Transcribed page contents:
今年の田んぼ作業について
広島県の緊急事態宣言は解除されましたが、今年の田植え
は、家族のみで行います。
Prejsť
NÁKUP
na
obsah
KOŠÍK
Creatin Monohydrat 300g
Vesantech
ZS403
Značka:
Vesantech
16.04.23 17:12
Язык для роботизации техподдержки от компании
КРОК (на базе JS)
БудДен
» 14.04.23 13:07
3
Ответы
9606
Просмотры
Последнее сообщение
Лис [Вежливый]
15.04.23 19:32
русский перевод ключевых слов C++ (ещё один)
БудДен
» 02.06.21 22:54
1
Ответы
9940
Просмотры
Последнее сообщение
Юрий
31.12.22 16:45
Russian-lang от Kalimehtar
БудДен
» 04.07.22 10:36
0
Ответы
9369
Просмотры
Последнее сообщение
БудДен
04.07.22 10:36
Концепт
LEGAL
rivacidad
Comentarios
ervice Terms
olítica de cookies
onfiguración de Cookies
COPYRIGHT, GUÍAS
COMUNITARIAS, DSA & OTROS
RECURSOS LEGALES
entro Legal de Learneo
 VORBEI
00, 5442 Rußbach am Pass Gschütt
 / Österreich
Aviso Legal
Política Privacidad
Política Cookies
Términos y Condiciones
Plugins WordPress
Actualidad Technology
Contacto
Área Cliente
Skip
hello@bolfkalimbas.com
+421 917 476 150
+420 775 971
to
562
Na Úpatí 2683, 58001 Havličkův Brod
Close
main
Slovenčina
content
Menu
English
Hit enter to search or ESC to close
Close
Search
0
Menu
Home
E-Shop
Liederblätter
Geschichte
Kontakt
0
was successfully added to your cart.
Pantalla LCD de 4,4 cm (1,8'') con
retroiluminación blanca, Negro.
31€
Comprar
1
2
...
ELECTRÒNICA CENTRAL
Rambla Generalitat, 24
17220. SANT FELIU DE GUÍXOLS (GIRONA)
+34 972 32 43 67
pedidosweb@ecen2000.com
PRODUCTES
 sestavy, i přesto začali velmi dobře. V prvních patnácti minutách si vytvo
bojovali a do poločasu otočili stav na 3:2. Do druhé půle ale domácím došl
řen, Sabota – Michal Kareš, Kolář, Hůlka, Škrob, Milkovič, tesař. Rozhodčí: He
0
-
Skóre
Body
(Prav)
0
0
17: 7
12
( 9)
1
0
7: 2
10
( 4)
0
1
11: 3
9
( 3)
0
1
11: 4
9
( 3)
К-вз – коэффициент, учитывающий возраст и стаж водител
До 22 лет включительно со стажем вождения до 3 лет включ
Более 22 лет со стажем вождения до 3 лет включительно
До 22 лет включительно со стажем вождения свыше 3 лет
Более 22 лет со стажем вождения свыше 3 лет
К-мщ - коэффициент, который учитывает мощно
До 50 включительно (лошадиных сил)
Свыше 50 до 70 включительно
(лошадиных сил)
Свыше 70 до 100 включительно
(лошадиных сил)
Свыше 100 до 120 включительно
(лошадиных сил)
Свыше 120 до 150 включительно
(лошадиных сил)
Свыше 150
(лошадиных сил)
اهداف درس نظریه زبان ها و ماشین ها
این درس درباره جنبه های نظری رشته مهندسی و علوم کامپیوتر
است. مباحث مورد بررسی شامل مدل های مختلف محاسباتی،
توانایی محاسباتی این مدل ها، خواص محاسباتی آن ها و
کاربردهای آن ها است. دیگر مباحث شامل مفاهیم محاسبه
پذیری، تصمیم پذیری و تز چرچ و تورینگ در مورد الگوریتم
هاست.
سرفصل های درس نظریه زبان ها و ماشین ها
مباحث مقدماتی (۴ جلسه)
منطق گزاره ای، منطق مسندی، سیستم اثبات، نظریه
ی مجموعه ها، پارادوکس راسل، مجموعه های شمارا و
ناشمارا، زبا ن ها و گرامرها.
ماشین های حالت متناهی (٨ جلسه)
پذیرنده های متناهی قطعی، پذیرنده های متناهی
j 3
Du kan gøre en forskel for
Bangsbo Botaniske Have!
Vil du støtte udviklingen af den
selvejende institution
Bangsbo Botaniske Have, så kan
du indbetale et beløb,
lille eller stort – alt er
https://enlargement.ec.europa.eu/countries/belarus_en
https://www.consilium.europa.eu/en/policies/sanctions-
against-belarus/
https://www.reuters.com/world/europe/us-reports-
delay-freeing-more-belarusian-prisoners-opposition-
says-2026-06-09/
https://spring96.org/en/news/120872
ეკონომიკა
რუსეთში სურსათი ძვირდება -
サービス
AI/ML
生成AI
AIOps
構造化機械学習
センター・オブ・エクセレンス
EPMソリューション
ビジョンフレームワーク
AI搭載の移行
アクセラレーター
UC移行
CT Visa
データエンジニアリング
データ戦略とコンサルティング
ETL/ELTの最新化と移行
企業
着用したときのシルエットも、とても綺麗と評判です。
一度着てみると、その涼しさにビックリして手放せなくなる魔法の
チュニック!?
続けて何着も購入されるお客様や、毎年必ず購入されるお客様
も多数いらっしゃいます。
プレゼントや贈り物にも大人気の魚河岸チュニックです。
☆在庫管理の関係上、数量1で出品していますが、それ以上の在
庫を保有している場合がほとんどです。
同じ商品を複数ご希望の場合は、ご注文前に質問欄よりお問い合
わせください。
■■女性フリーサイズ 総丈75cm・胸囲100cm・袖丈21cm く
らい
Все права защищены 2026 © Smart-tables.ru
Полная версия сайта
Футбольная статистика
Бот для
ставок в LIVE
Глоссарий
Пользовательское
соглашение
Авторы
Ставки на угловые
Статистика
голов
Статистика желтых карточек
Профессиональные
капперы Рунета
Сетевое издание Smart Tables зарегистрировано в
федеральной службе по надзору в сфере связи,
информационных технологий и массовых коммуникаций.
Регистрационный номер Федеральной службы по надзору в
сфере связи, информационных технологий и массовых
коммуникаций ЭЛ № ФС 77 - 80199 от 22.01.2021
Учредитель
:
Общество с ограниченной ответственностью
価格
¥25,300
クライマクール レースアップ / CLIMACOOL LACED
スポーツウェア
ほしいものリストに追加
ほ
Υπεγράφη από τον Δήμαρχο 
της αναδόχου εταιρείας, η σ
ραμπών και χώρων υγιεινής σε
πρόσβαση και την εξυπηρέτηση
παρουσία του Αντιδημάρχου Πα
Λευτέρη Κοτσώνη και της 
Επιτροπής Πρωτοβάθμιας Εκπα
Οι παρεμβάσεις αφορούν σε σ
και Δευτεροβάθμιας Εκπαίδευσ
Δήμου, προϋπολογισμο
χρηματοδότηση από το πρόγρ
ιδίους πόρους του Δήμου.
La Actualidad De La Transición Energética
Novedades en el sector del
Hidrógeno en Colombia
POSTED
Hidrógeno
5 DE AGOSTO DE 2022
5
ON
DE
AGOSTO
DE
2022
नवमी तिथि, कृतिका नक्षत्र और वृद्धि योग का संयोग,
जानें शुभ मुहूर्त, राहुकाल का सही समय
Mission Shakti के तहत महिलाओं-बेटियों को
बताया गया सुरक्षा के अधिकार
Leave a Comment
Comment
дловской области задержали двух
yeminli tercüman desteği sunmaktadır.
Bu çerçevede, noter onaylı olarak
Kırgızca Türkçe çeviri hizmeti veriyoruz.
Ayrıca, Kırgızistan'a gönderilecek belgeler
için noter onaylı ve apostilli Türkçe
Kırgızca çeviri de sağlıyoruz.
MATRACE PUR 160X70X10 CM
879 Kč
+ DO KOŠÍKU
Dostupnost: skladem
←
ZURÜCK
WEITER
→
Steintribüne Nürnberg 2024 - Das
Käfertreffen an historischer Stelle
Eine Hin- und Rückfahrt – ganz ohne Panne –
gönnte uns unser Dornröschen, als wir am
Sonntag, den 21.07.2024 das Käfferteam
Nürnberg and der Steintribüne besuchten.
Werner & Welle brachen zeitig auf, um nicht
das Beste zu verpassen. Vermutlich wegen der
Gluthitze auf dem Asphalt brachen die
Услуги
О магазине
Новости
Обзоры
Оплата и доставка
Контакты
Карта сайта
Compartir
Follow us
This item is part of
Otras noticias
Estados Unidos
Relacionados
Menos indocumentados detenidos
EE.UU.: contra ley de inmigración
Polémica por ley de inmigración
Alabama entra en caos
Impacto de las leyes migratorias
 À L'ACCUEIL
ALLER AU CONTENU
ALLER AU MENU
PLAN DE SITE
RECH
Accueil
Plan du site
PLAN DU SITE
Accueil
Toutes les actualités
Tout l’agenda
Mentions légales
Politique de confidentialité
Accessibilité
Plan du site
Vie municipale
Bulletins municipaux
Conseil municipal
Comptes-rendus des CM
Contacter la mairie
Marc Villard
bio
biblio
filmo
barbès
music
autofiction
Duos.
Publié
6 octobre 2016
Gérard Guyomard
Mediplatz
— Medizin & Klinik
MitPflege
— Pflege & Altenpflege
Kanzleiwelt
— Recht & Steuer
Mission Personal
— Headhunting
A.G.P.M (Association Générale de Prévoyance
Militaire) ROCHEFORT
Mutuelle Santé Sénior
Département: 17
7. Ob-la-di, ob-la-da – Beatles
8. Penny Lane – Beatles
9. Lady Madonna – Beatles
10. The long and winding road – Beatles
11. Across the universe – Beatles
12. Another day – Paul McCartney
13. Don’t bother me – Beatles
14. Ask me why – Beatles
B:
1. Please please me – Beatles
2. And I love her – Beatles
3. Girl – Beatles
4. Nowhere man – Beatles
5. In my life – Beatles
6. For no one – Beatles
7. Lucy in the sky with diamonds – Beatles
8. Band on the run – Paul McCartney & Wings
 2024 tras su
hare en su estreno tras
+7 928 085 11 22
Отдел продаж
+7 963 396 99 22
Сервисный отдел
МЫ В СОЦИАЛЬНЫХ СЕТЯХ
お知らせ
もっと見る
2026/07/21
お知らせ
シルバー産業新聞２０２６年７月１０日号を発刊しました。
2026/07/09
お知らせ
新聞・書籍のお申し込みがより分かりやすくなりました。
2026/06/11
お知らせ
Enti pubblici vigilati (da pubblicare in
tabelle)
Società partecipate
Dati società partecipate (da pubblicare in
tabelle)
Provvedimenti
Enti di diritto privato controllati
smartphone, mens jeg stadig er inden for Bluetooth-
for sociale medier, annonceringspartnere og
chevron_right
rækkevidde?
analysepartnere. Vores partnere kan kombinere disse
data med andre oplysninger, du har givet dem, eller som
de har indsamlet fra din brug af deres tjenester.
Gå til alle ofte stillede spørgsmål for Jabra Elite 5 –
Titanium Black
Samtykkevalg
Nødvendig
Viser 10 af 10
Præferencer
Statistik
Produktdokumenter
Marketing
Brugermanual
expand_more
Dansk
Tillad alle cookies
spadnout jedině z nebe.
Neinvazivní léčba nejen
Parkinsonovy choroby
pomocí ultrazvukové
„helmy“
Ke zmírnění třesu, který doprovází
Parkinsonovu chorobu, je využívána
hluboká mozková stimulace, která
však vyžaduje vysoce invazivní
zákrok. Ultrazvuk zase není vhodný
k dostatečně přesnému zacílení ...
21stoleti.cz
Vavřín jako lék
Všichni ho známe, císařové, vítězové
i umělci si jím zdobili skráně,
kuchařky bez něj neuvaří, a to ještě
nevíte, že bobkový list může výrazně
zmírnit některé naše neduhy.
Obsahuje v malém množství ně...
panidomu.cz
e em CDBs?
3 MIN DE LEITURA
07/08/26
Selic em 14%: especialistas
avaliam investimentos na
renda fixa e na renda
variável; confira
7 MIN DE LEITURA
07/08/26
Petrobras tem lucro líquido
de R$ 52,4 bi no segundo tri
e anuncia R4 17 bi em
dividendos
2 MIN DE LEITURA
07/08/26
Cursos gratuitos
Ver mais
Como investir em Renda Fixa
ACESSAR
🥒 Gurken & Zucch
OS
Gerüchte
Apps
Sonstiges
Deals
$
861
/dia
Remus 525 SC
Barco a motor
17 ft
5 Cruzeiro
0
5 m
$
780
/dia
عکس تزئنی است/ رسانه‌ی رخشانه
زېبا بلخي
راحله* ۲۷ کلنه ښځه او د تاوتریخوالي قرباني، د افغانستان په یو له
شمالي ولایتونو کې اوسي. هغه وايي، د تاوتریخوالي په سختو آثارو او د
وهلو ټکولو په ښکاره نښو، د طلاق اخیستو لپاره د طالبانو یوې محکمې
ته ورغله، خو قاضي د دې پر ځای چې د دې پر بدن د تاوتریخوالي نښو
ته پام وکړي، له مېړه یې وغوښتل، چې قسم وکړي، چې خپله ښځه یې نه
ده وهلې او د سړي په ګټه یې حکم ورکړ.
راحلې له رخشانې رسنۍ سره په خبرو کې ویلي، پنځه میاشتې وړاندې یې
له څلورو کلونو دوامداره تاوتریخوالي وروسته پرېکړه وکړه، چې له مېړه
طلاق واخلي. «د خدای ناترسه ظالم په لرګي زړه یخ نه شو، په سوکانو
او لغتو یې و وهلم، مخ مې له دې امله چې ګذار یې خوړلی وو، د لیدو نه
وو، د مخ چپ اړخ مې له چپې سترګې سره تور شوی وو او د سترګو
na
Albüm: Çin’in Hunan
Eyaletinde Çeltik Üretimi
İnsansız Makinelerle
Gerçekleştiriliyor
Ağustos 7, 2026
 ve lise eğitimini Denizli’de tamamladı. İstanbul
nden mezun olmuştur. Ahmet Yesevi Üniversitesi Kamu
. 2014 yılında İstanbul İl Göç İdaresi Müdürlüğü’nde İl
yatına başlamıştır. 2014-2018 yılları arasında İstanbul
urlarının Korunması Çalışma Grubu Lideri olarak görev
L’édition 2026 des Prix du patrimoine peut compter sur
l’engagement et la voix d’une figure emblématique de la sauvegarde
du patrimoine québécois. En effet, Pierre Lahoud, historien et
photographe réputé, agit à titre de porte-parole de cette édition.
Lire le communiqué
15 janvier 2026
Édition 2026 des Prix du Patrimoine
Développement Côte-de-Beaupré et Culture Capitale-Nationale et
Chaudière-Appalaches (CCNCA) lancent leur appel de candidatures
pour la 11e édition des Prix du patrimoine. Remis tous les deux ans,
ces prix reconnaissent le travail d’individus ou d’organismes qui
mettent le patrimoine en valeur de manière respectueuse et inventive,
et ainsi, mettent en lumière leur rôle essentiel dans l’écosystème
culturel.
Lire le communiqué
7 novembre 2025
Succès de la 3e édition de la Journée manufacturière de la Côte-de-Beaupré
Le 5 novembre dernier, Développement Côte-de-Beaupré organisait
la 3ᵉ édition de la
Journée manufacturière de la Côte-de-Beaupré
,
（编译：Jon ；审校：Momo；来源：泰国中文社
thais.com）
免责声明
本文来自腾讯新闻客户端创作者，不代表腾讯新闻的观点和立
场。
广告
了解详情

Work to complete:
Reproduce the rows from the start through the line containing "00, 5442 Rußbach am Pass Gschütt", swapping "Ответы" for "Replies" and leaving everything else unchanged.

Task result:
今年の田んぼ作業について
広島県の緊急事態宣言は解除されましたが、今年の田植え
は、家族のみで行います。
Prejsť
NÁKUP
na
obsah
KOŠÍK
Creatin Monohydrat 300g
Vesantech
ZS403
Značka:
Vesantech
16.04.23 17:12
Язык для роботизации техподдержки от компании
КРОК (на базе JS)
БудДен
» 14.04.23 13:07
3
Replies
9606
Просмотры
Последнее сообщение
Лис [Вежливый]
15.04.23 19:32
русский перевод ключевых слов C++ (ещё один)
БудДен
» 02.06.21 22:54
1
Replies
9940
Просмотры
Последнее сообщение
Юрий
31.12.22 16:45
Russian-lang от Kalimehtar
БудДен
» 04.07.22 10:36
0
Replies
9369
Просмотры
Последнее сообщение
БудДен
04.07.22 10:36
Концепт
LEGAL
rivacidad
Comentarios
ervice Terms
olítica de cookies
onfiguración de Cookies
COPYRIGHT, GUÍAS
COMUNITARIAS, DSA & OTROS
RECURSOS LEGALES
entro Legal de Learneo
 VORBEI
00, 5442 Rußbach am Pass Gschütt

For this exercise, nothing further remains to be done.